The findings and results are based on the BCG TURN Radar index, which tracks the financial and operational performance of public companies using more than 20 forward- and backward-looking financial and stock market performance indicators and qualitative gauges. The index was developed by BCG TURN, BCG’s special transformation, turnaround, and restructuring unit. 

Twenty-five percent of U.S. fashion and luxury companies were stressed at the end the most recent third quarter – a significant improvement from the 38% at the end of Q2 2021. These are great strides since the third quarter of 2020, BCG noted, when 70% of players were not stable. 

“When it comes to fashion and luxury, the sector marked a strong rebound after suffering the dramatic impact of the pandemic,” said Francesco Leone, BCG partner and BCG TURN leader.

“The rebound, especially for luxury, occurred across geographies. However, most of the companies still in the stressed and distressed categories are retailers – confirming the difficulties of the channel. This is a spot where consumer behavior has probably been changed permanently. Business and operating models in this segment need to be rebuilt.”  

The percentage of all U.S. public companies that are not operationally or financially stable is hovering around 18% as of the recent third quarter, which represents a significant rebound from last year’s third quarter, where about 32% of U.S. public companies deemed not stable, according to BCG.  However, the recovery may be slowing a bit, as the percentage of not stable companies – i.e., companies that are stressed or distressed – isn’t much changed from the end of the second quarter of 2021, when it was 20%.

“While a few months ago we might have expected the rate of improvement to be more rapid, the Delta variant likely contributed to a somewhat slower rebound during Q3 2021,” said Luke Pototschnik, BCG senior partner and head of the firm’s transformation practice and BCG TURN in North America. “However, another key factor may the fact that some sectors have been forever changed by the pandemic.”

Travel/Tourism
There are a number of industries in which financial or operational stress still defines a significant number of players.
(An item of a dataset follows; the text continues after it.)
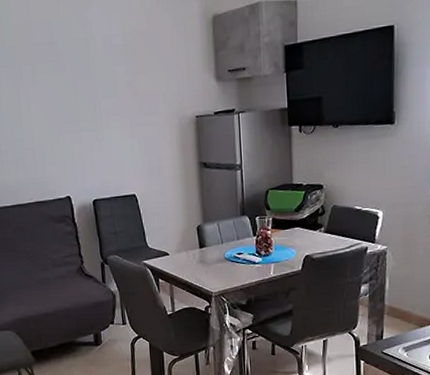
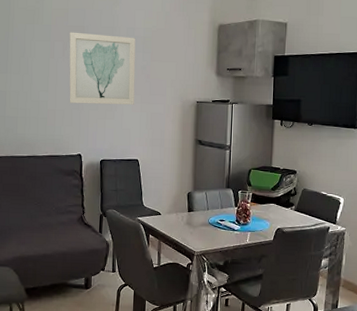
wall art: none [37,47,123,138] -> present [69,32,136,105]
This includes travel and tourism, where 46% of companies were not stable at end of the third quarter. While this is much improved from the third quarter of 2020, when 64% were not stable, it’s still up from earlier this year when 31% were not stable at the end of the first quarter.

While the macro-economy overall is in good shape, companies in certain sectors will have to readjust and undertake a fundamental re-think, advised Pototschnik.

“In the sectors where many companies are stressed and distressed, consumer behavior changed dramatically due to the pandemic and will not go back,” he said. “New consumer behaviors are still forming – and they present a lot of opportunity. Companies will need to adapt and transform to leverage the changes to their advantage.”